-- Begin EXCERPT PROVIDED --

Tommaso Cucchietti (born 24 January 1998) is an Italian footballer who plays as a goalkeeper for  club Lucchese.

Club career

Torino 
Cucchetti is a youth product of Torino youth team. He made several appearances on the bench for almost the entire 2016–17 season, but he never appear on the field.

Loan to Reggina 
On 13 July 2017, Cucchietti was loaned to Serie C club Reggina on a season-long loan deal. On 2 September he made his professional debut for Reggina in Serie C in a 1–0 away defeat against Catanzaro. On 23 September he kept his first clean sheet for the team in a 1–0 away win over Fondi. Three weeks later, on 14 October, he kept his second clean sheet for the club in a 2–0 home win over Fidelis Andria and, three more weeks later, on 4 November, he kept his third clean sheet in a 0–0 away draw against Casertana. On 26 March 2018, Cucchietti kept his 10th clean sheet of the season for Reggina in a 0–0 away draw against Siracusa. Cucchietti ended his loan to Reggina with 34 appearances, 11 clean sheets and 36 goals conceded.

Loan to Alessandria 
On 28 July 2018, Cucchietti was signed by Serie C side Alessandria on a season-long loan. One day later, on 29 July, he made his debut for the club in a 1–0 home defeat against Giana Erminio in the first round of Coppa Italia. On 16 September he made his Serie C debut for Alessandria in a 2–1 away win over Juventus U23. Two weeks later, on 30 September, Cucchietti kept his first clean sheet in a 0–0 home draw against Lucchese. One more week later, on 7 October, he kept his second consecutive clean sheet, a 0–0 away draw against Pisa and, ten days later, on 17 October, he kept his third clean sheet, another 0–0 draw against Olbia. Cucchietti ended his loan to Alessandria with 32 appearances, 42 goals conceded and 8 clean sheets.

Loan to Südtirol 
On 26 July 2019, Cuccchietti was loaned to Serie C club Südtirol on a season-long loan deal. One week later, on 4 August, he made his debut for the club in a 4–2 home win over Città di Fasano in the first round of Coppa Italia. On 25 August, Cucchietti made his league debut in a 2–1 away win over Vis Pesaro. On 21 September he kept his first clean sheet for the club in a 1–0 away win against Arzignano Valchiampo. Four days later, on 25 September, he kept his second clean sheet in a 3–0 home win over Fermana and four more days later, on 29 September, his third consecutive in a 2–0 away win over Alma Juventus Fano. Cucchietti ended his season-long loan to Südtirol with 24 appearances, 26 goals conceded and 9 clean sheet.

-- End EXCERPT PROVIDED --
-- Begin SUPPLIED INFORMATION --

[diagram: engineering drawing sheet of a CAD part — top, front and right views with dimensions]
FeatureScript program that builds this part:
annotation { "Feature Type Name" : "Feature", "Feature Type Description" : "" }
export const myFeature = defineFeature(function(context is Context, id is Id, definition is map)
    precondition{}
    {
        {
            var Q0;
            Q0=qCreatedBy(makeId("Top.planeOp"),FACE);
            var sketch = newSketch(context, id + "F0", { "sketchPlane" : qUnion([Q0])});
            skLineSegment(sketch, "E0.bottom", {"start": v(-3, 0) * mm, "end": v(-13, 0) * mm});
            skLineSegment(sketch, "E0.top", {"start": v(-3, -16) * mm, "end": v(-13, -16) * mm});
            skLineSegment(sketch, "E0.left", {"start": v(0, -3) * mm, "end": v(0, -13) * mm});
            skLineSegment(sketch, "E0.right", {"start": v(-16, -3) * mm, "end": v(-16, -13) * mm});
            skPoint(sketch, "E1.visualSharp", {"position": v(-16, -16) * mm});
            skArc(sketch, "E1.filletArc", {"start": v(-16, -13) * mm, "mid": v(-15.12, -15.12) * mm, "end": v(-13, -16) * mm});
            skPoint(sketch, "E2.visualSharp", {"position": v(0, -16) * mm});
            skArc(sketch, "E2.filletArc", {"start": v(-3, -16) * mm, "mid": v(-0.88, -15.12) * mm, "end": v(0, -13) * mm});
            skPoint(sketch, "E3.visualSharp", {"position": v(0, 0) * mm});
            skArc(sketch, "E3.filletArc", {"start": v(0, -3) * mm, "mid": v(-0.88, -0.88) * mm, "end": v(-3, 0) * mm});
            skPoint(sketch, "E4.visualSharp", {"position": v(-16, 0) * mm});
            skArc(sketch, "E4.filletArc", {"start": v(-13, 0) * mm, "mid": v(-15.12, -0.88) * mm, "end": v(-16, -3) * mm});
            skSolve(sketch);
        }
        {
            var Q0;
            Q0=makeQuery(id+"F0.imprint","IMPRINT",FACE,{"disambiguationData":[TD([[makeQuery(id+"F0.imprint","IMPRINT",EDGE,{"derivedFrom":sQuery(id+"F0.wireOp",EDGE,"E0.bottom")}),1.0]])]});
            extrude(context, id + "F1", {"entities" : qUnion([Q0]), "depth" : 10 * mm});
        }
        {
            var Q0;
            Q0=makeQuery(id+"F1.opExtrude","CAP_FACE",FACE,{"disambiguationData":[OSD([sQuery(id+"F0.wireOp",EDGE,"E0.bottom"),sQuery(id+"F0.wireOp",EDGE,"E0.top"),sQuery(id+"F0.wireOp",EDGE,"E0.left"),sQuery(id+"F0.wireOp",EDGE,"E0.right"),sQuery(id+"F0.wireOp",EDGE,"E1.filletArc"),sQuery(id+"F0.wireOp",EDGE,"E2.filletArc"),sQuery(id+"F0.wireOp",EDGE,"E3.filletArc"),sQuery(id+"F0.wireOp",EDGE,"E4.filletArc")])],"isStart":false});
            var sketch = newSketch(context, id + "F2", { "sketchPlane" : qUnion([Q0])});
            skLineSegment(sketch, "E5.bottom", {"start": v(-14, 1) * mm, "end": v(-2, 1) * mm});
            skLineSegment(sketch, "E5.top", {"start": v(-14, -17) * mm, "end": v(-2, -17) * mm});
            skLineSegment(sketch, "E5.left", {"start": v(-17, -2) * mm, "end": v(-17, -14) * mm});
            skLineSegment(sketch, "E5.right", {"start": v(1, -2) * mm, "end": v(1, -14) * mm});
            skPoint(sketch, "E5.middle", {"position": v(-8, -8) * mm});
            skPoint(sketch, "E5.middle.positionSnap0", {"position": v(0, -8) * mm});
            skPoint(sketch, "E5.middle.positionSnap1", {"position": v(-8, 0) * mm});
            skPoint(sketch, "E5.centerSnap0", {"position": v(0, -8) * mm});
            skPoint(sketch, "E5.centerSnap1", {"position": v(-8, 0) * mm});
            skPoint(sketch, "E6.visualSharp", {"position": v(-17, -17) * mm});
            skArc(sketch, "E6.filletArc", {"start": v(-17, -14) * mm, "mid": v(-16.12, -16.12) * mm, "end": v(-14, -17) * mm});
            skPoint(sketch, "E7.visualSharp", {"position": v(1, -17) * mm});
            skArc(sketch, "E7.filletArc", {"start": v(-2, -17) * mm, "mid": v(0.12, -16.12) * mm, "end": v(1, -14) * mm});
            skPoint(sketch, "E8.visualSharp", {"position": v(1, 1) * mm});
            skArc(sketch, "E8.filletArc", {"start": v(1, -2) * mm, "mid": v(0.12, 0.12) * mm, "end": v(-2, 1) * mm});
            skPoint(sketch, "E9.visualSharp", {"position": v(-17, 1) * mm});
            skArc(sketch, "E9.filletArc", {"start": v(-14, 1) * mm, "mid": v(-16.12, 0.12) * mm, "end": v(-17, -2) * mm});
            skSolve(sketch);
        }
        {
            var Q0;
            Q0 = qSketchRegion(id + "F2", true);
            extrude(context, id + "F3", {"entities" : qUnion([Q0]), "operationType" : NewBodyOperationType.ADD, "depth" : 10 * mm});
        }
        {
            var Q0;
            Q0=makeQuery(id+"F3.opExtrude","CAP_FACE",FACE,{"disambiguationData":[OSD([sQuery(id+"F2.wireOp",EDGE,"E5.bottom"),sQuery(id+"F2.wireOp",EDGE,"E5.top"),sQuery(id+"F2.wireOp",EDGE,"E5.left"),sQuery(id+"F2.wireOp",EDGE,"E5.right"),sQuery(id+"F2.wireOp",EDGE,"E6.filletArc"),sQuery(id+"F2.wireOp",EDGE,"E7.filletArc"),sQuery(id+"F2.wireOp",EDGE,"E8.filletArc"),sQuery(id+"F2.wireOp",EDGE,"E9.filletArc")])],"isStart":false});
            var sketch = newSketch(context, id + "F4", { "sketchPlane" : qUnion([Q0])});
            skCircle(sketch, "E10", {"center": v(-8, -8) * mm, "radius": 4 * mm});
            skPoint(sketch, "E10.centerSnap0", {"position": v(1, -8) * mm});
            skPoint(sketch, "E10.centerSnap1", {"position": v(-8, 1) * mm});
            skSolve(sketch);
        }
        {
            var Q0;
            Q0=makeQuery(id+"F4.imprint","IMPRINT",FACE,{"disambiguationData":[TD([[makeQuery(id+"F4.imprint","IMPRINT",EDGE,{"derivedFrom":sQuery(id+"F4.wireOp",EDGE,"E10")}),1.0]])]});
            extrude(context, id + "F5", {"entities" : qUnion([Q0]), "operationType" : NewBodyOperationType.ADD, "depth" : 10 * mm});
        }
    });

-- End SUPPLIED INFORMATION --

**WORK TO COMPLETE:**
1. Indicate whether each statement below agrees with the passage on Tommaso Cucchietti, answering yes or no and quoting the deciding words of the passage: (a) Cucchietti made his professional debut in a match against Catanzaro. (b) Alessandria signed Cucchietti on loan in July 2017. (c) Cucchietti's first appearance for Südtirol came in the Coppa Italia against Città di Fasano.
2. Carry the passage on Tommaso Cucchietti forward with the next part, beginning after its final sentence.

**RESULTS FOR THE EXERCISE:**
1.
(a) Yes: "On 2 September he made his professional debut for Reggina in Serie C in a 1–0 away defeat against Catanzaro."
(b) No: "On 28 July 2018, Cucchietti was signed by Serie C side Alessandria on a season-long loan."
(c) Yes: "he made his debut for the club in a 4–2 home win over Città di Fasano in the first round of Coppa Italia."

2.
Gubbio 
On 19 August 2020, Cucchietti joined to Serie C club Gubbio on an undisclosed fee and he signed a 2-year contract. Five weeks later, on 27 September, he made his debut for the club as a starter in a 2–0 home defeat against Modena. One month later, on 25 October he kept his first clean sheet for the club in a 0–0 home draw over Legnago Salus. On 21 November, Cucchietti kept his second clean sheet for Gubbio in a 0–0 away draw against Perugia and two days later his third in a 1–0 home win over Triestina.

Lucchese 
On 11 August 2021, he signed a two-year contract with Lucchese. He started the 2020–21 season as a back-up to Jacopo Coletta, appearing only once in the first 15 games of the season and allowing 3 goals in that game.

International career 
Cucchietti represented Italy from Under-16 to Under-19 level. On 11 March 2014 he made his debut at Under-16 level in a 2–1 away win over Croatia U-16, one month later he kept his first clean sheet at this level in a 3–0 home win over Poland U-16. On 27 August 2014, Cucchietti made his debut and kept his clean sheet at Under-17 level in a 0–0 away draw against Portugal U-17. Cucchetti, with Italy U-17, played also 2 matches in the 2015 UEFA European Under-17 Championship qualification against Slovakia U-17 and Germany U-17. On 16 September 2015 he made his debut at U-18 level in a 3–2 away defeat against Czech Republic U-18. On 11 August 2016, Cucchietti made his debut at U-19 level, as a substitute replacing Mattia Del Favero in a 1–0 away defeat against Croatia U-19.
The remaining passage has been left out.